Rev. abordagem gestalt. vol.24 no.spe Goiânia dez. 2018

http://dx.doi.org/10.18065/RAG.2018v24ne.7 

DOSSIER FENOMENOLOGIA E IDADE MÉDIA

 

Con-criatividade em Rombach e mestre Eckhart

 

Co-creativity by Rombach and Master Eckhart

 

Co-Criatividad en Rombanch y Master Eckhart

 

 

Enio Paulo Giachini

Doutor em Filosofia pela Universidade Federal do Rio de Janeiro, Atualmente é Professor do Instituto de Filosofia São Boavenatura, FAE Centro Universitário (Curitiba/PR). Email: enio.giachini@bomjesus.br

 

 


RESUMO

Partindo da fenomenologia estrutural e respingando no pensamento medieval de Mestre Eckhart, esse texto aborda a questão da criatividade e co-criatividade. Trata-se de uma "categoria" central da fenomenologia e, dentre outras chaves de abordagem e de entrada na fenomenologia estrutural, é um instrumental para descrição de mundo, mundo do espírito. A criatividade não é a mera inovação tecnológica ou criação de novos produtos, serviços ou de qualquer outro objeto. É a descoberta e exercício de uma nova dimensão de vida. A irrupção de uma nova dimensão eleva junto consigo todo um universo de elementos inerentes ao humano, dando-lhes novo sentido.

Palavras-chave: criatividade, co-criatividade, ontologia do fazer, estrutura.


ABSTRACT

Starting from the structural phenomenology and spreading in the medieval thought of Master Eckhart, this text approaches the question of the creativity and co-creativity. It is a central "category" of phenomenology and, among other keys to approach and entry into structural phenomenology, is an instrument for the description of the world, the world of the spirit. Creativity is not mere technological innovation or creation of new products, services or any other object. It is the discovery and exercise of a new dimension of life. The irruption of a new dimension brings together a whole universe of elements inherent to the human being, giving them new signification.

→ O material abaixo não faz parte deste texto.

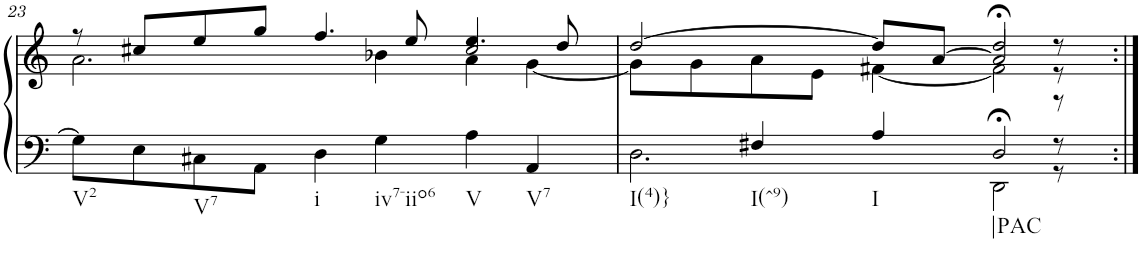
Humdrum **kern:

**kern	**kern
*part1	*part1
*staff2	*staff1
*I"Klavier linke Hand	*
!!LO:PB:g=z
*clefF4	*clefG2
*k[]	*k[]
*M3/2	*M3/2
=23	=23
*	*^
*	*	*^
!LO:TX:b:t=V2	!	!	!
8G\L]	8r	2.a\	1ryy
8E\	8cc#X/L	.	.
!LO:TX:b:t=V7	!	!	!
8C#X\	8ee/	.	.
8AA\J	8gg/J	.	.
!LO:TX:b:t=i	!	!	!
4D\	4.ff/	.	.
!LO:TX:b:t=iv7-iio6	!	!	!
4G\	.	4b-X\	.
.	8ee/	.	.
!LO:TX:b:t=V	!	!	!
4A\	4.ee/	4a\	2cc#/
!LO:TX:b:t=V7	!	!	!
4AA/	.	[4g\	.
.	8dd/	.	.
=24	=24	=24	=24
*^	*	*	*
!LO:TX:b:t=I(4)}	!	!	!	!
4ryy	2.D\	[2dd/	8g\L]	2.ryy
.	.	.	8g\	.
!LO:TX:b:t=I(^9)	!	!	!	!
4F#X/	.	.	8a\	.
.	.	.	8e\J	.
!LO:TX:b:t=I	!	!	!	!
4A/	.	8dd/L]	[4f#X\	.
.	.	[8a/J	.	.
!LO:TX:b:t=|PAC	!	!	!	!
2D;</	2DD\	2a;</]	2f#\]	2dd/
8r	8r	8r	8r	8r
*v	*v	*	*	*
*	*v	*v	*v
=:|!	=:|!
*-	*-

Keywords: creativity, co-creativity, ontology of the performance, structure.


RESUMEN

Partiendo de la fenomenología estructural y salpicando en el pensamiento medieval del Maestro Eckhart, este texto aborda la cuestión de la creatividad y la co-creatividad. Se trata de una "categoria" central de la fenomenología y, entre otras claves de abordaje y de entrada en la fenomenología estructural, es un instrumental para la descripción de mundo, mundo del espíritu. La creatividad no es la mera innovación tecnológica o la creación de nuevos productos, servicios o de cualquier otro objeto. Es el descubrimiento y el ejercicio de una nueva dimensión de vida. La irrupción de una nueva dimensión eleva junto a él todo un universo de elementos inherentes al humano, dándoles nuevo sentido.

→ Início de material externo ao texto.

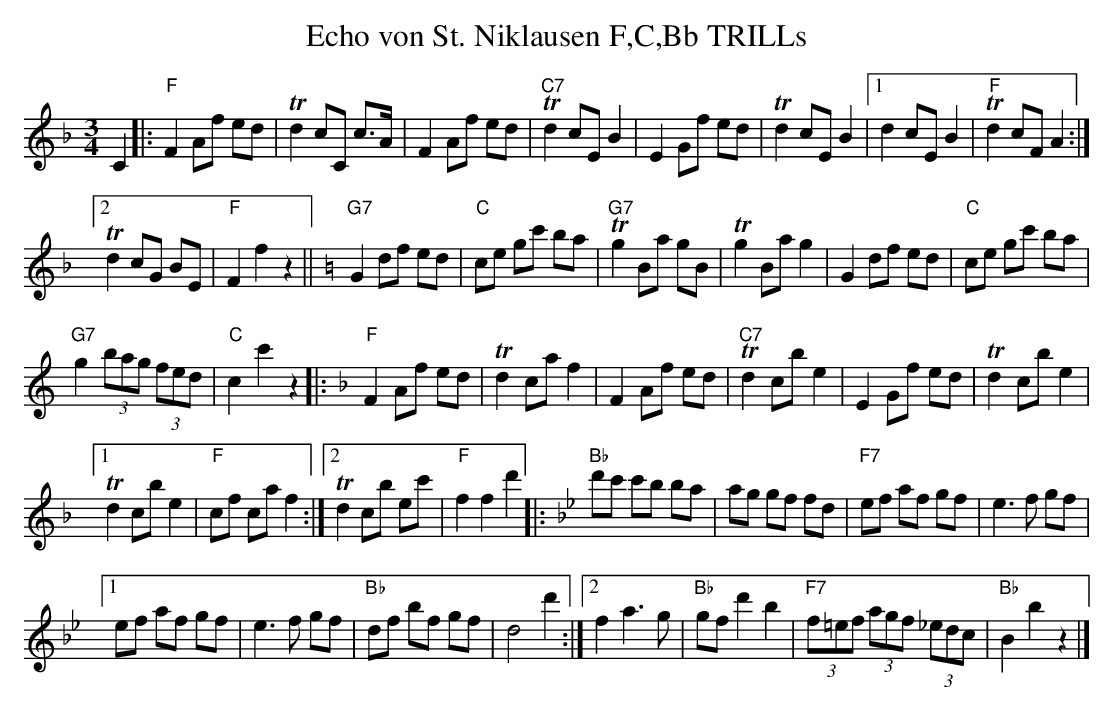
X:1
T:Echo von St. Niklausen F,C,Bb TRILLs
M:3/4
L:1/8
K:F %%MIDI gchordon
C2 |: "F"F2 Af ed | Td2 cC c>A | F2 Af ed | T"C7"d2 cE B2 | E2 Gf ed | Td2 cE B2 |1 d2 cE B2 | T"F"d2 cF A2 :|2
Td2 cG BE | "F"F2 f2 z2 || [K:C] "G7"G2 df ed | "C"ce gc' ba | T"G7"g2 Ba gB | Tg2 Ba g2 | G2 df ed | "C"ce gc' ba |
"G7"g2 (3bag (3fed | "C"c2 c'2 z2 |: [K:F] "F"F2 Af ed | Td2 ca f2 | F2 Af ed | T"C7"d2 cb e2 | E2 Gf ed | Td2 cb e2 |1
Td2 cb e2 | "F"cf ca f2 :|2 Td2 cb ec' | "F"f2f2d'2 |: [K:Bb] "Bb"d'c' c'b ba | ag gf fd | "F7"ef af gf | e3 f gf |1
ef af gf | e3 f gf | "Bb"df bf gf | d4 d'2 :|2 f2 a3 g | "Bb"gf d'2 b2 | "F7"(3f=ef (3agf (3_edc | "Bb"B2 b2 z2 |]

Palabras clave: Creatividad, Co-creatividad, Ontología del hacer, Estructura.


 

 

Introdução

A "categoria" da criatividade é um conceito central da fenomenologia estrutural, pensada sobretudo por H. Rombach no final do século passado. Com certa tranquilidade também é possível ver esse mesmo processo em pensadores como Nicolau de Cusa e Mestre Eckhart. A partir de modos de abordagem distintos, o destino desses percursos se torna muito semelhante.

Esse texto se propõe abordar e descrever sumariamente o conceito de criatividade a partir do livro Der Ursprung, de Heinrich Rombach (1994) e do nº 23 das Conversações espirituais, de Mestre Eckhart (1994). Tanto um quanto outro, procuram elevar-se da ontologia do fazer para alcançar o âmbito do ser. Todavia, o itinerário não passa pela ascética, o puro e simples abdicar do imediato e próximo, do fazer e operar, mas, muito pelo contrário, pela apropriação plena e superação da ontologia do fazer. A dimensão do criativo surge quando se esgotam as possibilidades de um fazer bem concreto numa caminhada de crescimento num campo de atividade. O nascimento de Deus na alma, a obra interior surge quando se consegue o exercício pleno do interior em qualquer das obras exteriores. Não há um abandono das obras exteriores, para priorizar um suposto interior, mas um conectar todo fazer exterior num movimento de transcendência e superação de si seguindo uma intuição prévia "interior".

 

Co-criatividade não é inovação do fazer

Na análise positiva que se faz hoje desse fenômeno, compreende-se por criatividade a capacidade de inovação e inventividade. Essa análise vem pautada na praticidade e utilidade das abordagens e métodos de feitura e desempenho de processos e produtos. No Ocidente, via de regra, tem-se compreendido a criatividade a partir da ontologia do "fazer", e nesse sentido criatividade só pode ser vista como aquele produzir que "faz algo novo"; criar é fazer algo novo. Para se ter a impressão do criativo é preciso produzir novas formas, novas fórmulas, novas coisas e novos objetos... produtos novos. Toma-se a materialidade e a situação já existentes e, a partir daí, 'cria-se' algo de novo. Em nossa representação judaico-cristã de criação também concebemos a "criação" do mundo e do homem como feitos por Deus-criador. Do barro Deus fez o homem e lhe deu uma imagem.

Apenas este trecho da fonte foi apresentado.